The question seems odd. After all, God had assured Noah that there would never be another flood. In which case, why were the nations so concerned?
The prophet Isaiah has a lyrical account of the Messianic age familiar to all of us. After describing the mythical perfection of the Messiah’s personality and achievements, Isaiah describes the unnatural scenes that will follow in the wake of his arrival:
וְגָר זְאֵב עִם כֶּבֶשׂ וְנָמֵר עִם גְדִי יִרְבָּץ – “the wolf and the lamb will reside together, and the leopard will lay with the kid goat.”
This prophecy is as striking as it is unrealistic; a utopian vision of unnatural alliances between animals who cannot possibly coexist peacefully. And yet bible believers should hardly be overwhelmed by the seeming unfeasibility of the prophecy. After all, we know it has already happened once before. For an entire year wolves, lambs, leopards and goats, and every other permutation of animal enemies, coexisted peacefully in the limited space of Noah’s Ark.

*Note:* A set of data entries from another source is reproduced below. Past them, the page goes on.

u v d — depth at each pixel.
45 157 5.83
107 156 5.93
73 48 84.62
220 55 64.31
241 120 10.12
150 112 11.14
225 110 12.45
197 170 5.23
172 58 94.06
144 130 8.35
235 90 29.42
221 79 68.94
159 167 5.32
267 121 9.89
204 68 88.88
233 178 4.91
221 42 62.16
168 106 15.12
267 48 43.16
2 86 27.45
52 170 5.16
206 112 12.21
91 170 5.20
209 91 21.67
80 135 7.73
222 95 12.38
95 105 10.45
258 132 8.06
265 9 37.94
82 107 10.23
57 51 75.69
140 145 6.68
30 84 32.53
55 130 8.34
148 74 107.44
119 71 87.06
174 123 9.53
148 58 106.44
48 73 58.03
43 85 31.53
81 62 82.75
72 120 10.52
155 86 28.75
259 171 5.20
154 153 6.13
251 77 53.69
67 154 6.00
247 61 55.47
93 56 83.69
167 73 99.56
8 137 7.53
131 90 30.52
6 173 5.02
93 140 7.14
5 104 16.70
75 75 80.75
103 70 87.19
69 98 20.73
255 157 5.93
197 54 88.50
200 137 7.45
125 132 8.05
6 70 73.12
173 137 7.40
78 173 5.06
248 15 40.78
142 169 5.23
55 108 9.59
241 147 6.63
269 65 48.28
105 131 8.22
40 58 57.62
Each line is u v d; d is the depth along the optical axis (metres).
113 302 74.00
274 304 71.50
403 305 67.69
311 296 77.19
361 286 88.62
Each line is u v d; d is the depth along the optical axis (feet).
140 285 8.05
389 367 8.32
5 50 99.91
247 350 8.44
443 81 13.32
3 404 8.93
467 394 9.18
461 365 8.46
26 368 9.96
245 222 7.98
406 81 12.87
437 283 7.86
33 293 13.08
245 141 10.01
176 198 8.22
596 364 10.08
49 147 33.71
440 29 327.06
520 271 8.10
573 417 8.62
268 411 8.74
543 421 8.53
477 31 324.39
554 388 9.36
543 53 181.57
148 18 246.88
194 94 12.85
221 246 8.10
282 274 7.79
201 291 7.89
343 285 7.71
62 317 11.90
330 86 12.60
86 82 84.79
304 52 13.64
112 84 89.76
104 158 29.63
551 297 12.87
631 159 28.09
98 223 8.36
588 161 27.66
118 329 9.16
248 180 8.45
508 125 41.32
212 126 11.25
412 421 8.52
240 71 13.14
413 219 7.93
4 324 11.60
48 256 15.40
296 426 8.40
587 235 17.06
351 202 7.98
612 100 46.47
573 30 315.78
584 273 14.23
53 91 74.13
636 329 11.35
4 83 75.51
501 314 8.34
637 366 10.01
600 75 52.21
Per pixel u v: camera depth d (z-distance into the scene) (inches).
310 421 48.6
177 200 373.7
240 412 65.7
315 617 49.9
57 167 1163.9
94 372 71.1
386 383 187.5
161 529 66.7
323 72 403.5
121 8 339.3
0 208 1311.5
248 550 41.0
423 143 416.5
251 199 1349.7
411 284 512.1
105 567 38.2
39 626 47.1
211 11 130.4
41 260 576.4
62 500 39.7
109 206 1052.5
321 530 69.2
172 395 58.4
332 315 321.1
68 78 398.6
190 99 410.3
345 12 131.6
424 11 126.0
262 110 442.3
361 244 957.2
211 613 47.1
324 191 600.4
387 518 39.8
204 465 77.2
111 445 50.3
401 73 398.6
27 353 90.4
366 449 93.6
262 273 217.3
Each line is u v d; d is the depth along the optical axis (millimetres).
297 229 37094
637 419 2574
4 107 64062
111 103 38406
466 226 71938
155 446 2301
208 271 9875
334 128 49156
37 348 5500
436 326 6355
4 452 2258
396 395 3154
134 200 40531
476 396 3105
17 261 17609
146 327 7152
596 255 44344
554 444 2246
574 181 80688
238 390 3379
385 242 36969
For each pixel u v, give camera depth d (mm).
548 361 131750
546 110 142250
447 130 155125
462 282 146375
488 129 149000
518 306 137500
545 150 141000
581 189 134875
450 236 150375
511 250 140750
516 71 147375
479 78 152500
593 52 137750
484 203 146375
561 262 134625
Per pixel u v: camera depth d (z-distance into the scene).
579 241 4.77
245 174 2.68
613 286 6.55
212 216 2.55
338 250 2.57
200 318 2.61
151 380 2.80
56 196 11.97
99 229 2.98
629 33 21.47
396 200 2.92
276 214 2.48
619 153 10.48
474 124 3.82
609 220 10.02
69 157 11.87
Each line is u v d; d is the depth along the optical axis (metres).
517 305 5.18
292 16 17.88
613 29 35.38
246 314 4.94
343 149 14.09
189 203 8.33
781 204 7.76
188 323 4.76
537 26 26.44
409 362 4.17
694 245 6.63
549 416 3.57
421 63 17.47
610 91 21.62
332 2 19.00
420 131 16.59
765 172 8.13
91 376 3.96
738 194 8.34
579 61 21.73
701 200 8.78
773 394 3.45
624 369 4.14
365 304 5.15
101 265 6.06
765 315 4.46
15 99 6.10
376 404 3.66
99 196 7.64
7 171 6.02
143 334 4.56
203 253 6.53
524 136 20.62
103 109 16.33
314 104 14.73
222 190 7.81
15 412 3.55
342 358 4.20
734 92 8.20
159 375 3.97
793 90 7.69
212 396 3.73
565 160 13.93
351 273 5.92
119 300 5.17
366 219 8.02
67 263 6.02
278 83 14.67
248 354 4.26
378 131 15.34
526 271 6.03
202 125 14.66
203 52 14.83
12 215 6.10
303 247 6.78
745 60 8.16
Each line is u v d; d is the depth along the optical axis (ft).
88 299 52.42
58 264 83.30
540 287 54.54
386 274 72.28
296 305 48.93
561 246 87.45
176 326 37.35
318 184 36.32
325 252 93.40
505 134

So what’s the big deal with Isaiah’s prophecy? Surely if it has happened before it can happen again!
In reality it is a big deal, because it has never happened before. There is a distinct difference between Isaiah’s prophecy and the coexistence prevalent in Noah’s Ark. When faced with annihilation and extinction an animal’s natural instinct is survival. When there is a forest fire, all the animals will start running for their lives without stopping to eat each other on the way or thinking of how to escape from their predators.
In Noah’s Ark the animals had no choice — either they acted contrary to their nature, or they would die. Isaiah’s prophecy predicts a coexistence that will prevail without any pressing need. That miracle is a Messianic-era special.
When the revelation at Sinai was happening, the nations of the world looked on and were confounded by the unity of the Jewish nation. Unable to fathom that such unity could exist without an existential threat, they queried it to their prophet, pressing him to tell them if global destruction was imminent.
Balaam informed them that the unity at Mount Sinai had nothing whatsoever to do with self-interest. Rather, it was a spiritual phenomenon generated by a closeness to God, combined with devotion to Torah.
Sadly, it is not this kind of unity that underpins the relationship between Saudi Arabia and Israel. Although it might blossom and grow into an “alliance”, at the moment it is based purely on self-interest and survival, and is consequently fickle and ultimately unreliable.
There is, however, one contemporary relationship which has the unmistakable aroma of Messianic possibilities — the incredible and enthusiastic love for Israel and Jews prevalent among Evangelical Christians. The enmity of Christians for Jews exhibited over almost two millennia has been discarded by Evangelicals to make way for a love of the “People of the Book” and of the “Promised Land” that heralds Messianic possibilities nothing short of biblical in their magnitude.